諫早市文化財 新たに2件を指定 「教専寺の木造阿弥陀如来立像」「天祐寺の木造如意輪観音坐像」

左から「教専寺の木造阿弥陀如来立像」、「天祐寺の木造如意輪観音坐像」(諫早市提供)

 長崎県諫早市はこのほど、「教専寺の木造阿弥陀如来立像」と「天祐寺の木造如意輪観音坐像」の2件を新たに市文化財(有形文化財)に指定したと発表した。今回を含め市内の文化財は93件(市指定65、県指定20、国指定6、国登録2)になった。
 市文化財保護審議会(下川達彌会長)の答申を踏まえ、市教委が決定した。
 市によると、教専寺(森山町)に本尊として伝わる木造阿弥陀如来立像(像高1メートル)は平安時代後期の仏像彫刻。表面の金泥と金箔(ぱく)は後に補修されたものだが、キリシタンによる神社仏閣破壊の歴史がある島原半島から県央地域において良好に保存された仏像で、歴史的にも美術工芸史的にも貴重という。

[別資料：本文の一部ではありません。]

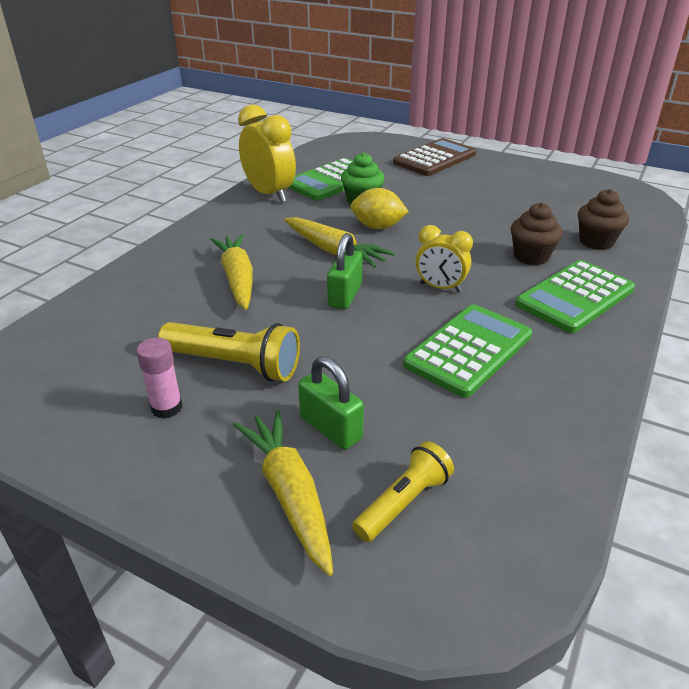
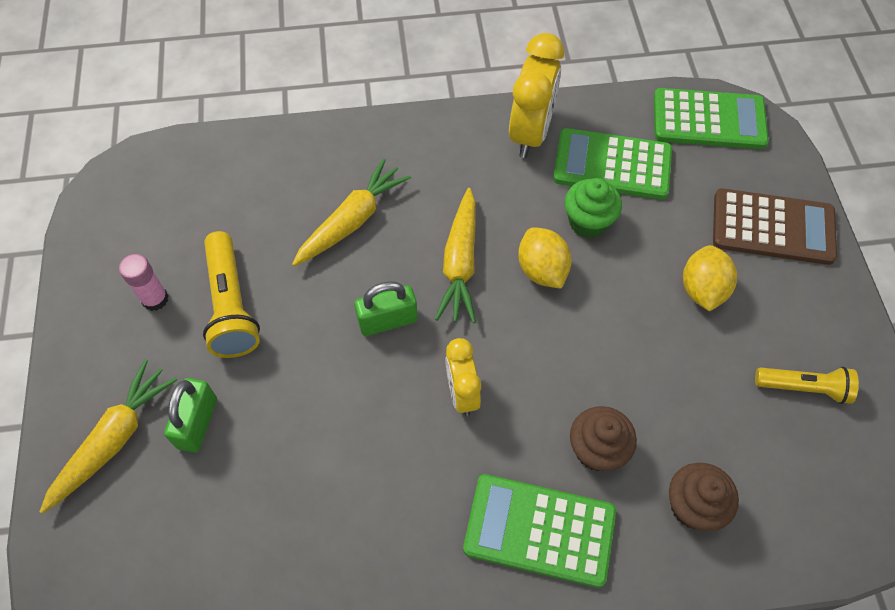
camera: 55 degrees right, 25 degrees up
(403, 502) = (146, 520): yellow flashlight -> yellow flashlight (803, 388)
(452, 188) = (702, 289): none -> yellow lemon
(469, 350) = (369, 472): green calculator -> green calculator (709, 120)

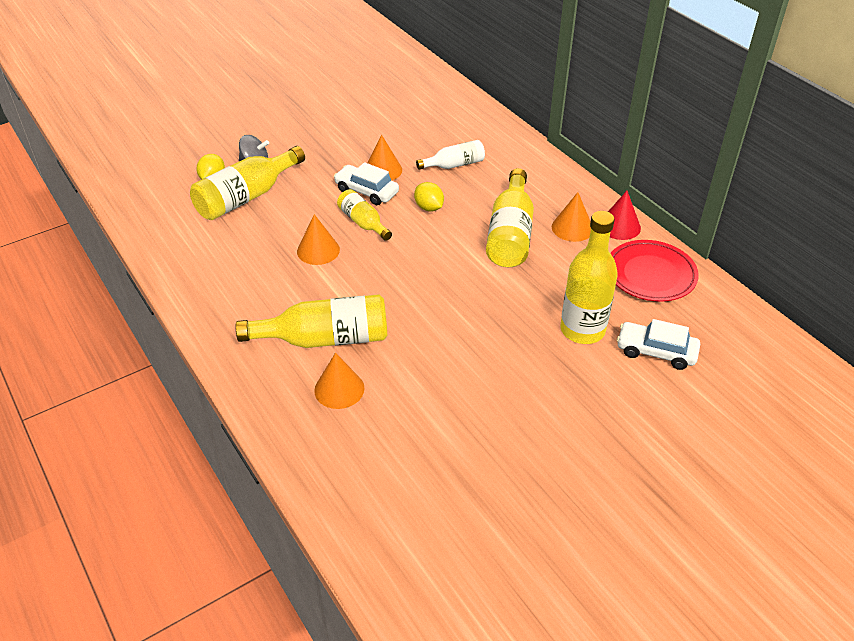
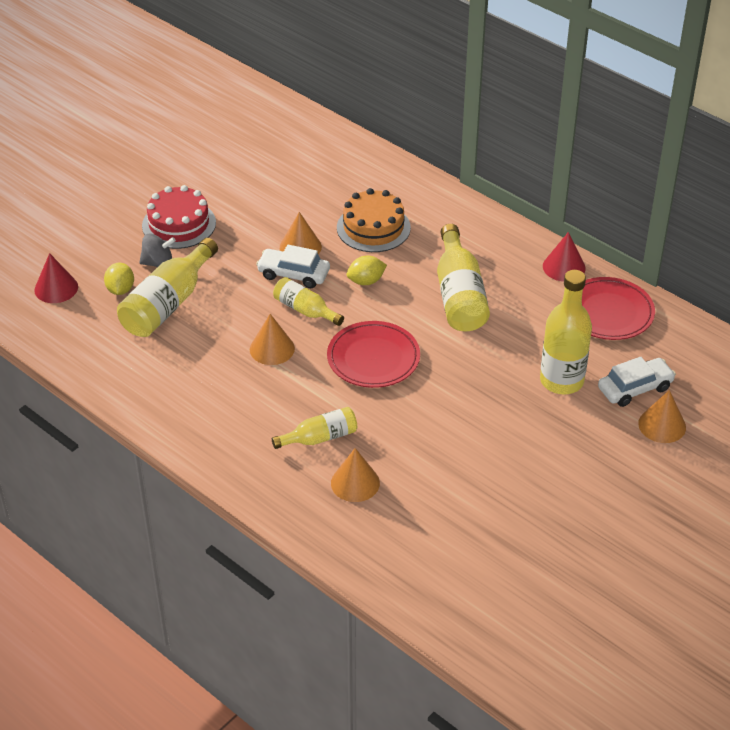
camera: 15 degrees left, 0 degrees up
(160, 169) = (56, 288): none -> red cone
(288, 136) = (179, 224): none -> red cake
(325, 339) = (320, 438): yellow bottle -> yellow bottle, size x0.58
(407, 275) = (373, 358): none -> red plate
(429, 208) = (366, 281): yellow lemon -> yellow lemon turned 60 degrees counterclockwise
(454, 165) = (373, 228): white bottle -> orange cake
(572, 228) = (518, 277): orange cone -> orange cone (662, 425)
(656, 351) = (635, 388): white car -> white car turned 150 degrees clockwise

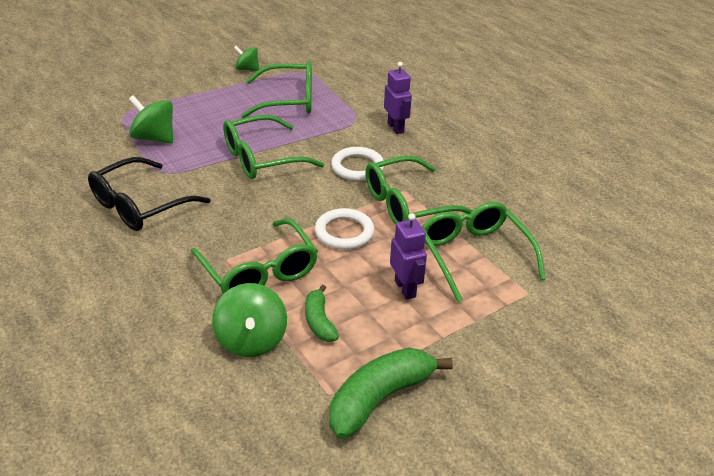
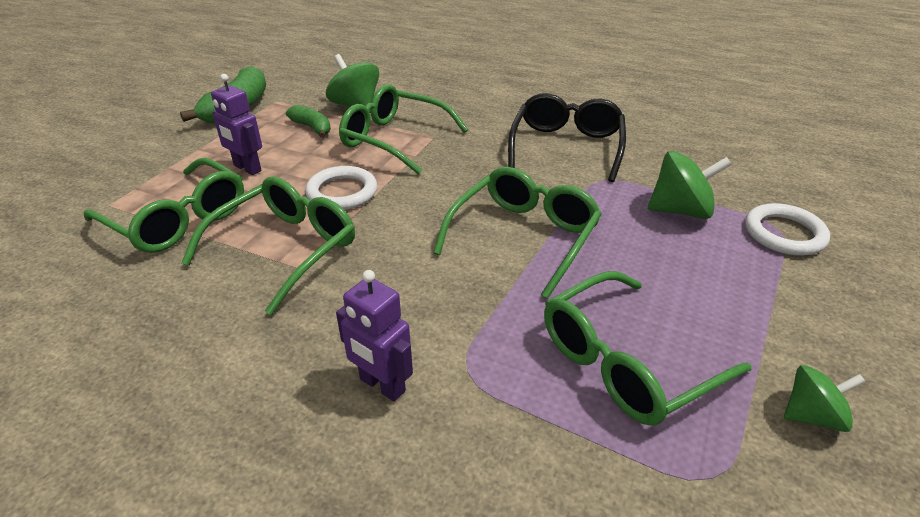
camera: 150 degrees right, 0 degrees up
(357, 167) = (388, 275): white ring -> white ring (784, 234)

 天祐寺(西小路町)の木造如意輪観音坐像(像高53.5センチ)は全体的なバランスや衣、頭髪などの表現、九州内の類例との対比から、運慶らで知られる慶派仏師による13世紀前半の作とみられる。九州肥前地域における鎌倉時代の仏像彫刻を代表すると評価された。
 2件とも一般公開はしていないが、市ホームページで紹介。市は「いずれも、崇拝の対象として長く引き継がれてきたのはすごいこと。諫早の歴史をあらためて再認識する仏像であり、貴重」としている。